For millennia, forest provided that restraint. Not as scenery, but as structure. The canopy intercepted rain before it struck the ground. Roots stitched soil to slope. Leaf litter slowed water long enough for it to soak in rather than rush downhill. In this way, forests absorbed shock and turned violence into flow. Remove them, and Sumatra remembers what it is.
Ramly stands beneath the trees in the Gamaran Protected Forest, his head tilted back, eyes tracking movement most visitors never notice. Above him, layers of life unfold. Orchids cling to branches. Epiphytes spill outward like suspended gardens. Insects move unseen between leaves. Birds pass through a vertical world where light still reaches green.
Between half and nearly all rainforest life exists here, above the forest floor. For the Minangkabau people, this upper world was never abstract. Trees with dense canopies were traditionally spared. Figs with buttressed roots, trees heavy with epiphytes, and those that hosted bees or hornbills were understood as anchors of the forest. Cutting them was not illegal. It was improper. The forest was not a store of timber, but a living system that moderated rain, heat, and water. That understanding still exists. It has not disappeared. It has been overwhelmed.
Not far from Gamaran, in the lowlands of Lubuk Alung, fire consumes forest daily. Brick kilns burn hardwood to meet the demand of a growing population seeking permanence in an uncertain land. Logs slide into fireboxes and vanish in smoke. From that smoke emerge bricks that will become walls, houses, schools, and shops. Each kiln looks small. Each decision looks ordinary. Together, they form one of the most underestimated drivers of forest loss in West Sumatra.
•••
* **List of tasks**
A – Rename "heslo" to "přístupové heslo" in the records from their first line through the line containing "157 vinařů. Král vín, který se – i pře", inclusive, and output only those lines with everything else unchanged.
B – Go on with the text about forest loss in Sumatra, picking up after its final sentence.
The text and the records have no connection to each other.

[Stored data entries]
•••
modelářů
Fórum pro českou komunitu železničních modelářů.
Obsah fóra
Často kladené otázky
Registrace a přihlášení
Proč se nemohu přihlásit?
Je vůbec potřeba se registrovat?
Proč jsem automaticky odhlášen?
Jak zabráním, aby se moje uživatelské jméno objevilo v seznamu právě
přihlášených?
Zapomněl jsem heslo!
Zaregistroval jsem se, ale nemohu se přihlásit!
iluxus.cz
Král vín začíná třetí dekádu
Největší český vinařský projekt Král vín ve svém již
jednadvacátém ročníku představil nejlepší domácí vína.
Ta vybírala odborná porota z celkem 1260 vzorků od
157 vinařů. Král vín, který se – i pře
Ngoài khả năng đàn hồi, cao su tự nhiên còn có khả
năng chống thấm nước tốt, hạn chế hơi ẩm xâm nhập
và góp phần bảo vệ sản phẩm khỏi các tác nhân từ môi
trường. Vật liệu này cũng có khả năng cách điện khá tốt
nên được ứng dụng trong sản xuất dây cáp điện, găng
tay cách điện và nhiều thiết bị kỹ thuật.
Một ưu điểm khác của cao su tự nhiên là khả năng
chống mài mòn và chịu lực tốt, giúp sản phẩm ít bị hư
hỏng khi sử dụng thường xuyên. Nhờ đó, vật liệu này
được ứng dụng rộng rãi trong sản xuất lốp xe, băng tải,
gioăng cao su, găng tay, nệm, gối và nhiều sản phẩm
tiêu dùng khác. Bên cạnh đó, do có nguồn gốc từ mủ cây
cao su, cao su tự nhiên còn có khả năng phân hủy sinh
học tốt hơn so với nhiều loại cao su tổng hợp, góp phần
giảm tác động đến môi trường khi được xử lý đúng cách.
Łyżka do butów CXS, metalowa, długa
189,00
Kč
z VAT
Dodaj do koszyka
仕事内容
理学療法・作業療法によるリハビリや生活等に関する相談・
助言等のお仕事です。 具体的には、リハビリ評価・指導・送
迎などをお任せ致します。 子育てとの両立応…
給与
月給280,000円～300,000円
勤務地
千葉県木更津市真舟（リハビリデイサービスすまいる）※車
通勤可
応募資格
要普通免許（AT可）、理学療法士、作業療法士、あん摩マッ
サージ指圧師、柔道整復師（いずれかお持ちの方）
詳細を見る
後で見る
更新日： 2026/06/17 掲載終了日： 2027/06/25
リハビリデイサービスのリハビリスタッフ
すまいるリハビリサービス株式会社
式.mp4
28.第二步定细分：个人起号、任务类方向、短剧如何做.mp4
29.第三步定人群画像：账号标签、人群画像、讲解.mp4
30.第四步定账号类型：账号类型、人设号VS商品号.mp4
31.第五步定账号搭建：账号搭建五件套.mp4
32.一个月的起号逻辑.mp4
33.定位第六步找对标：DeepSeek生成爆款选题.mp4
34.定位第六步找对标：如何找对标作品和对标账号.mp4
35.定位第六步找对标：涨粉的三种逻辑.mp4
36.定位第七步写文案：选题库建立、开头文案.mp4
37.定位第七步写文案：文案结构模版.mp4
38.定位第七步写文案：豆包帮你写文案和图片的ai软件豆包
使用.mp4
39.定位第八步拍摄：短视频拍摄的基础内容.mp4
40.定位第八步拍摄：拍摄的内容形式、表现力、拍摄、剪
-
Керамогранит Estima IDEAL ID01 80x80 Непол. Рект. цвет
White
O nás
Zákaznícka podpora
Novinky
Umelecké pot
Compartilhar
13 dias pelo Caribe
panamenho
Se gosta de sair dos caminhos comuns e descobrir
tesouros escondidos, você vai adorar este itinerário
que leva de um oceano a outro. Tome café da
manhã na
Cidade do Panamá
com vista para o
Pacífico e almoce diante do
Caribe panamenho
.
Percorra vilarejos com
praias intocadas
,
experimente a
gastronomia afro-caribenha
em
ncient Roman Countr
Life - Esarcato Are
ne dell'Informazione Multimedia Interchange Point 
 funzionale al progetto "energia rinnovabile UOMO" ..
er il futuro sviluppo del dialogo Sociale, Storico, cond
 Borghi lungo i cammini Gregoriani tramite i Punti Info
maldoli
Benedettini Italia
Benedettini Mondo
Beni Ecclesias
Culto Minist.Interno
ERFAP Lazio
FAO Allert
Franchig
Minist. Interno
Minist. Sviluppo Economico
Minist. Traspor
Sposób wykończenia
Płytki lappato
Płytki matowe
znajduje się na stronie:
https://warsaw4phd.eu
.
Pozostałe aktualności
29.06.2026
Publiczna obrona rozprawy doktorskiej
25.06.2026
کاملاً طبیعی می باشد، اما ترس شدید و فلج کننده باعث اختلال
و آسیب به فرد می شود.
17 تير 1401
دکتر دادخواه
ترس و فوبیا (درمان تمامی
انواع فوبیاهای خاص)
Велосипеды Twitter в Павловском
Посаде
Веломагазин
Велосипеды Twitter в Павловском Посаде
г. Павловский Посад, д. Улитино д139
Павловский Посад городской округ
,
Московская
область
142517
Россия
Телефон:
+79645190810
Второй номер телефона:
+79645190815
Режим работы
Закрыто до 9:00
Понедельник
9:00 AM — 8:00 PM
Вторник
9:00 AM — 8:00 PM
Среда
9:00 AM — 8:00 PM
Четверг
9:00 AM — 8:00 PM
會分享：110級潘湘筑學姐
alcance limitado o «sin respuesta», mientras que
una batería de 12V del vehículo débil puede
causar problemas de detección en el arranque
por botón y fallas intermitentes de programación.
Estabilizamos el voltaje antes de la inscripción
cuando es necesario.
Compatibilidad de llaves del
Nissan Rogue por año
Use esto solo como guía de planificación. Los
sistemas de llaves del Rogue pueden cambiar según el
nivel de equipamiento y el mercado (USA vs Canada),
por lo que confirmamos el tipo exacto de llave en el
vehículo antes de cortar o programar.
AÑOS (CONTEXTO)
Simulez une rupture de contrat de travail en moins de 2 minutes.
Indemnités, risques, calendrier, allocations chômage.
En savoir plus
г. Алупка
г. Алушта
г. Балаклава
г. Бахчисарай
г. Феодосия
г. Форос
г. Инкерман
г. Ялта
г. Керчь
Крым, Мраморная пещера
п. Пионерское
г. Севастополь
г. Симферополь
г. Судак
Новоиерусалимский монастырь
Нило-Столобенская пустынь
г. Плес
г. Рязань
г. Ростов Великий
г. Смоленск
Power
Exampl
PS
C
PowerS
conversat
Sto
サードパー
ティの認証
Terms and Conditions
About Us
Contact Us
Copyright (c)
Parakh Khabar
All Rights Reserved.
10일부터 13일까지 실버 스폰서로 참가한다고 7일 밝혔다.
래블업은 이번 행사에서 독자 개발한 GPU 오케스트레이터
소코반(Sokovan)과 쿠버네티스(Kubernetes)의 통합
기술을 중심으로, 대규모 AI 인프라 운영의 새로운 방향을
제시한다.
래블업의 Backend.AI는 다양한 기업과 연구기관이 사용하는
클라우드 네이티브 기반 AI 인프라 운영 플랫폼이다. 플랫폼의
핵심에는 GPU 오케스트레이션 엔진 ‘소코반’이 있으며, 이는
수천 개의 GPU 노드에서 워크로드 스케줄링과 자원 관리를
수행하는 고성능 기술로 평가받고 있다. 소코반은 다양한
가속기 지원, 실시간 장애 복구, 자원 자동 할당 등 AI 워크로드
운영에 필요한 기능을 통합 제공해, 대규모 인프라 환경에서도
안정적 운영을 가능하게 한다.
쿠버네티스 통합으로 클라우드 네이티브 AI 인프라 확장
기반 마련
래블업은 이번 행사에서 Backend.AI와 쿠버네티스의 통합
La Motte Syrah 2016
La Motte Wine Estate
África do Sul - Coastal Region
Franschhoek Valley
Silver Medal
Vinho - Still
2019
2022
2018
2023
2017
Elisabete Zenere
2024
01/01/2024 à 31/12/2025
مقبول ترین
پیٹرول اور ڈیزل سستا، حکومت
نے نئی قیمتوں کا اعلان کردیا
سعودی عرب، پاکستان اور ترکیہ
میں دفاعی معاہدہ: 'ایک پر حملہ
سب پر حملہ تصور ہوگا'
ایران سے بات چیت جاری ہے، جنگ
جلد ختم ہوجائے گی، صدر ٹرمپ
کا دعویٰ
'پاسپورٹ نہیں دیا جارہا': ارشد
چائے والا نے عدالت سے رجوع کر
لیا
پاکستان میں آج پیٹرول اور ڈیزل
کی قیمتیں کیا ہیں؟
•••
* **Results for the exercise**
A –
modelářů
Fórum pro českou komunitu železničních modelářů.
Obsah fóra
Často kladené otázky
Registrace a přihlášení
Proč se nemohu přihlásit?
Je vůbec potřeba se registrovat?
Proč jsem automaticky odhlášen?
Jak zabráním, aby se moje uživatelské jméno objevilo v seznamu právě
přihlášených?
Zapomněl jsem přístupové heslo!
Zaregistroval jsem se, ale nemohu se přihlásit!
iluxus.cz
Král vín začíná třetí dekádu
Největší český vinařský projekt Král vín ve svém již
jednadvacátém ročníku představil nejlepší domácí vína.
Ta vybírala odborná porota z celkem 1260 vzorků od
157 vinařů. Král vín, který se – i pře

B –
In Lubuk Alung alone, brickmaking consumes more than 25,000 cubic metres of wood every month. Over a year, that becomes 282,480 cubic metres. Converted into forest, it means nearly 7,000 hectares felled annually in a single district. This represents less than one-fifth of the estimated regional demand.
This is not deforestation in the dramatic sense. It does not appear as a single scar visible from space. It arrives as thinning. As perforation. As slopes crossed by access tracks. As hillsides that still look green from a distance, but no longer hold when rain comes hard.

Stacks of freshly cut hardwood wait beside the kiln, enough to fire a single batch of bricks. In traditional brickmaking, roughly one cubic metre of bricks requires an equivalent volume of wood for firing. The quality and moisture content of that wood matter greatly: wet or poorly seasoned timber burns inefficiently, increasing fuel demand and driving further forest loss. What appears here as a single pile is part of a continuous cycle, repeated kiln after kiln, quietly translating forest into masonry.
I did not come to West Sumatra to study brickmaking.
I was working across Indonesia with communities preparing for earthquakes in one of the most seismically active regions on Earth. Here, earthquakes are not rare events. They are expected. What varies is not whether the ground will move, but what will fail when it does. Time and again, the pattern was the same. People were not killed by earthquakes. They were killed by buildings.
As the economy shifted and aspirations changed, timber-and-bamboo houses were giving way to masonry houses. Brick had become the material of permanence, of progress, of safety. Yet the industry supplying it operated without standards. Brickmakers were price takers in a competitive market where anyone with access to clay, fuel, and credit could build a kiln. Quality varied widely. In an earthquake zone, that variability translated directly into risk.
At the same time, another pattern was emerging beyond the buildings themselves. Brickmaking was quietly stripping forests across the surrounding mountain ranges. Not through dramatic clear-felling, but through steady thinning. Timber was removed to feed kilns. Slopes were opened by access tracks. Canopy cover weakened incrementally. During the monsoon months, the consequences became increasingly visible: landslides where forests once stood, rivers running thick with sediment, floods reaching farther into lowland communities.
This was not an environmental side effect. It was the slow dismantling of the systems that stabilised the land.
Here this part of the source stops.